Joy Bonhurst Smith, PGA director of instruction at Chevy Chase (Md.) Golf Club, watched from the grandstands as her student, Bailey Scherer, was being taught by PGA Professional Suzy Whaley.

"The Summit was just great," said Smith, a PGA instructor for 15 years. "I always learn something, watching and listening and seeing how people would attack different swings. I think that this whole atmosphere was unbelievable. I teach about 50/50 men and women, and when Suzy taught Bailey she attacked it a little bit differently than I did, but we were working on the same things."

LPGA Hall of Famer Beth Daniel appeared the final day with sports psychologist Dr. Rick Jensen of Boca Raton, Fla. It was the second straight Summit in which the duo teamed for a presentation.

"I think it is easier to present on the long game," said Daniel. "Rick Jensen is a very good speaker and presenter. We've known each other for six years and have become friends. I enjoy coming back. It's a great chance to give the teachers something to take back. I agree with Rick that we need to get away from being so technical, using these cameras and comparing people to swing models. We need to get away from that and give them skills that they can take to the golf course."

"I think that it's more fitting for me to stay as a coach," said Jensen, who made his fourth Summit presentation. "I concentrated on the short game this year and tried to instill to the instructor how they can be practice coaches. I'm passionate about changing that paradigm that teachers don't just get behind a video camera and talk diagnostics and an assessment of what's broken and what you should be doing differently. But rather, they should get involved in the training side of making players better. Get involved in their training and practice efforts."

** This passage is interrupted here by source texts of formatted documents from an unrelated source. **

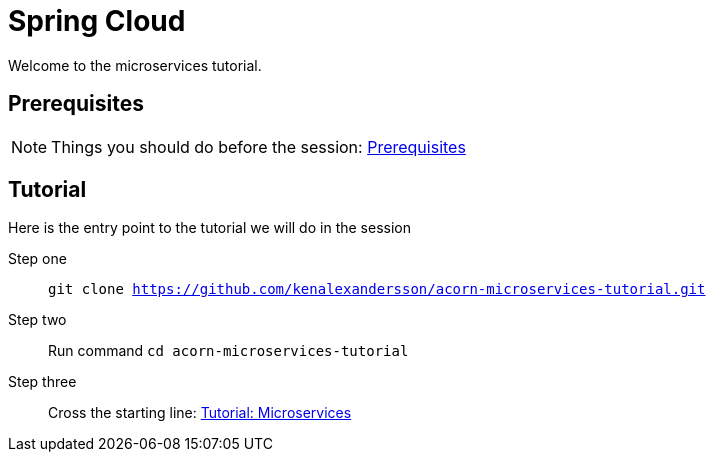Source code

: = Spring Cloud
:imagesdir: guide/images

ifdef::env-github[]
:tip-caption: :bulb:
:note-caption: :information_source:
:important-caption: :heavy_exclamation_mark:
:caution-caption: :fire:
:warning-caption: :warning:
endif::[]

Welcome to the microservices tutorial.

== Prerequisites
[NOTE]
Things you should do before the session: <<guide/prerequisites.adoc#,Prerequisites>>

== Tutorial
Here is the entry point to the tutorial we will do in the session

Step one:: `git clone https://github.com/kenalexandersson/acorn-microservices-tutorial.git`

Step two:: Run command `cd acorn-microservices-tutorial`

Step three:: Cross the starting line: <<guide/01-items-service.adoc#,Tutorial: Microservices>>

Martino said the second consecutive all-outdoor Summit continued to produce an optimum learning experience.

"The PGA Village and the PGA Learning Center are the home of The PGA of America. Everybody out there -- even if they were from a foreign PGA -- was treated like a member here," he said. "They were having a good time. The staff did a fabulous job, and I have heard nothing but good things about the Summit. Having had the Summit in the same site twice, I think that we were rid of the little problems. The stadium was set up ideally to watch ball flight, and to watch the instructors. The jumbotrons gave you the close-ups. It really was a perfect venue for this event, and if you missed it, sorry, because it was terrific."

The PGA Teaching & Coaching Summit, which originated in 1988, was co-sponsored by Golf Pride Grips and the TaylorMade Golf Company. Kolter Resorts was a Summit patron.

The PGA of America, founded in 1916, is a not-for-profit organization that promotes the game of golf while continuing to enhance the standards of the profession. The Association is comprised of more than 28,000 men and women PGA Professionals who are dedicated to growing participation in the game of golf.